Eine Nichtigkeit der streitigen Gebührensätze der Beklagten ergibt sich aber aus dem Kostenansatz von 764.200,- DM für einen „geldwerten Vorteil“. Diese Position beruht nach den Angaben der Beklagten in der Berufungsverhandlung auf folgendem Sachverhalt: Im Kalkulationszeitraum betrieb der Landkreis Hannover auf einem der Beklagten gehörenden Grundstück eine Abfallbeseitigungsdeponie.
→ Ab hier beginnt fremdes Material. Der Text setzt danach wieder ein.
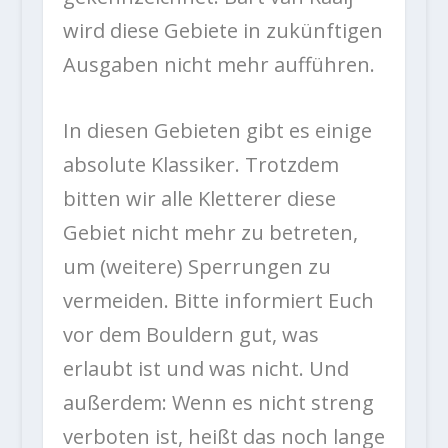
wird diese Gebiete in zukünftigen
Ausgaben nicht mehr aufführen.
In diesen Gebieten gibt es einige
absolute Klassiker. Trotzdem
bitten wir alle Kletterer diese
Gebiet nicht mehr zu betreten,
um (weitere) Sperrungen zu
vermeiden. Bitte informiert Euch
vor dem Bouldern gut, was
erlaubt ist und was nicht. Und
außerdem: Wenn es nicht streng
verboten ist, heißt das noch lange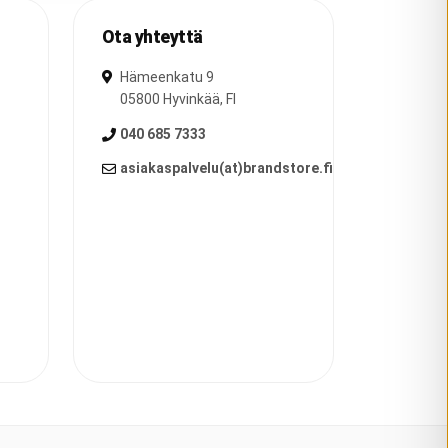
Ota yhteyttä
Hämeenkatu 9
05800
Hyvinkää
,
FI
040 685 7333
asiakaspalvelu(at)brandstore.fi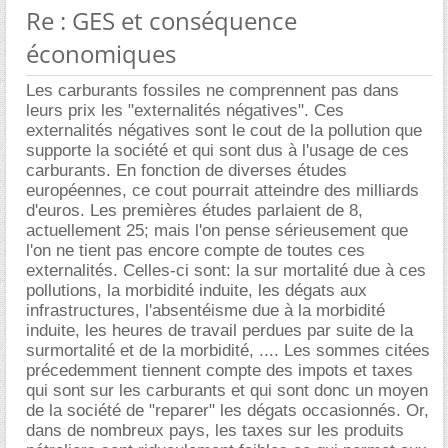
Re : GES et conséquence
économiques
Les carburants fossiles ne comprennent pas dans
leurs prix les "externalités négatives". Ces
externalités négatives sont le cout de la pollution que
supporte la société et qui sont dus à l'usage de ces
carburants. En fonction de diverses études
européennes, ce cout pourrait atteindre des milliards
d'euros. Les premières études parlaient de 8,
actuellement 25; mais l'on pense sérieusement que
l'on ne tient pas encore compte de toutes ces
externalités. Celles-ci sont: la sur mortalité due à ces
pollutions, la morbidité induite, les dégats aux
infrastructures, l'absentéisme due à la morbidité
induite, les heures de travail perdues par suite de la
surmortalité et de la morbidité, .... Les sommes citées
précedemment tiennent compte des impots et taxes
qui sont sur les carburants et qui sont donc un moyen
de la société de "reparer" les dégats occasionnés. Or,
dans de nombreux pays, les taxes sur les produits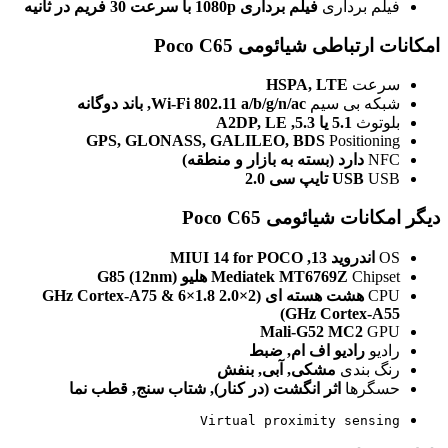
فیلم برداری
فیلم برداری 1080p با سرعت 30 فریم در ثانیه
امکانات ارتباطی شیائومی Poco C65
سرعت
HSPA, LTE
شبکه بی سیم
Wi-Fi 802.11 a/b/g/n/ac, باند دوگانه
بلوتوث
5.1 یا 5.3, A2DP, LE
GPS, GLONASS, GALILEO, BDS
Positioning
NFC
دارد (بسته به بازار و منطقه)
USB
USB تایپ سی 2.0
دیگر امکانات شیائومی Poco C65
OS
اندروید 13, MIUI 14 for POCO
Chipset
Mediatek MT6769Z هلیو G85 (12nm)
CPU
هشت هسته ای (2×2.0 GHz Cortex-A75 & 6×1.8
GHz Cortex-A55)
Mali-G52 MC2
GPU
رادیو
رادیو اف ام, ضبط
رنگ بندی
مشكی, آبی, بنفش
حسگرها
اثر انگشت (در کنار), شتاب سنج, قطب نما
Virtual proximity sensing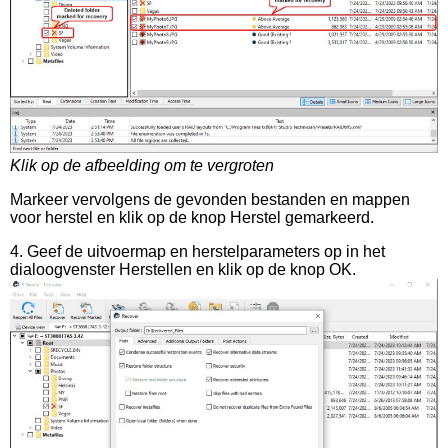
Klik op de afbeelding om te vergroten
Markeer vervolgens de gevonden bestanden en mappen
voor herstel en klik op de knop Herstel gemarkeerd.
4. Geef de uitvoermap en herstelparameters op in het
dialoogvenster Herstellen en klik op de knop OK.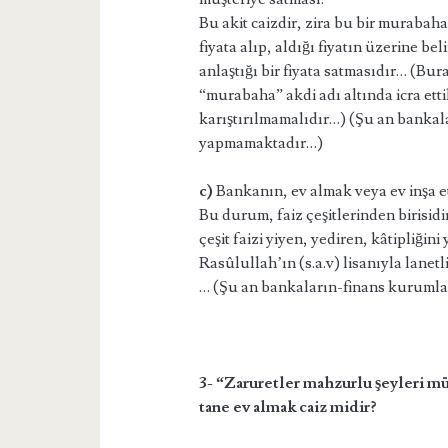
Bu akit caizdir, zira bu bir murabaha
fiyata alıp, aldığı fiyatın üzerine be
anlaştığı bir fiyata satmasıdır… (B
“murabaha” akdi adı altında icra ettik
karıştırılmamalıdır…) (Şu an bankal
yapmamaktadır…)
c)
Bankanın, ev almak veya ev inşa e
Bu durum, faiz çeşitlerinden birisidi
çeşit faizi yiyen, yediren, kâtipliğini 
Rasûlullah’ın (s.a.v) lisanıyla lanet
… (Şu an bankaların-finans kurumlar
3- “Zaruretler mahzurlu şeyleri mü
tane ev almak caiz midir?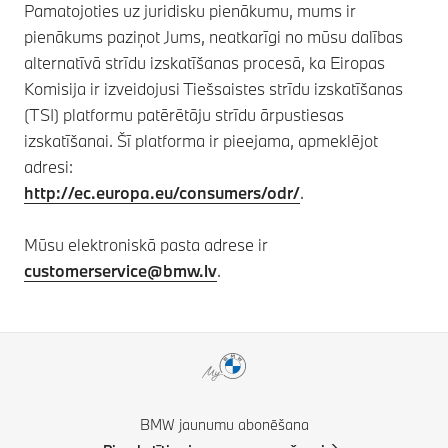
Pamatojoties uz juridisku pienākumu, mums ir
pienākums paziņot Jums, neatkarīgi no mūsu dalības
alternatīvā strīdu izskatīšanas procesā, ka Eiropas
Komisija ir izveidojusi Tiešsaistes strīdu izskatīšanas
(TSI) platformu patērētāju strīdu ārpustiesas
izskatīšanai. Šī platforma ir pieejama, apmeklējot
adresi:
http://ec.europa.eu/consumers/odr/
.
Mūsu elektroniskā pasta adrese ir
customerservice@bmw.lv
.
BMW jaunumu abonēšana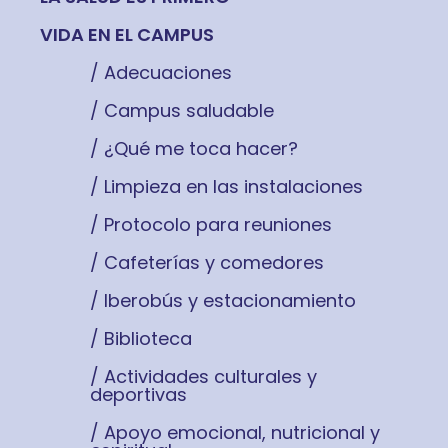
VIDA EN EL CAMPUS
/ Adecuaciones
/ Campus saludable
/ ¿Qué me toca hacer?
/ Limpieza en las instalaciones
/ Protocolo para reuniones
/ Cafeterías y comedores
/ Iberobús y estacionamiento
/ Biblioteca
/ Actividades culturales y
deportivas
/ Apoyo emocional, nutricional y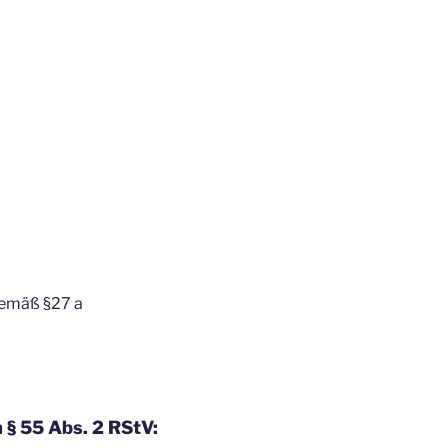
gemäß §27 a
h § 55 Abs. 2 RStV:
Die Beklagte verbrachte ihren Klärschlamm dorthin, und zwar kostenlos, weil der Landkreis wegen der Nutzungsüberlassung vertraglich auf die Erhebung der sonst für angelieferten Klärschlamm berechneten Gebühr von 491,- DM pro Tonne verzichtet hatte. Die Beklagte meint, bei der Anlieferung ihres Klärschlamms auf eine andere Deponie hätten mindestens 190,- DM pro Tonne gezahlt werden müssen, was zu ansatzfähigen Gesamtkosten in Höhe von 764.200,- DM führe. Die Beklagte hält diesen Betrag also für in der Gebührenkalkulation berücksichtigungsfähig, weil bei einer anderen Gestaltung des Sachverhalts, nämlich einer kostenpflichtigen Entsorgung des Klärschlamms, Ausgaben in dieser Höhe entstanden wären. Ihrer insoweit geäußerten Ansicht, dass „jede Art von geldwertem Vorteil“ ansatzfähig sei, kann nicht gefolgt werden. Der betriebswirtschaftliche Kostenbegriff stellt nicht auf geldwerte Vorteile für die Gebührenschuldner, sondern - wie dargelegt - auf einen Wertverzehr in Bezug auf Güter und Dienstleistungen ab. An dem tatsächlichen Verbrauch von Gütern oder Dienstleistungen fehlt es aber, wenn Klärschlamm - wie hier auf der Abfallbeseitigungsdeponie des Landkreises Hannover - kostenlos entsorgt wird. Kosten, die nicht entstanden sind, bei einer anderen Entsorgungsform aber entstanden wären, sind rein fiktiv und im betriebswirtschaftlichen Sinn deshalb unbeachtlich (vgl. z.B. VGH Mannheim, Urt. v. 16.2.1989, aaO sowie Schulte/Wiesemann, aaO, § 6 Rdnrn. 184 und 491 b).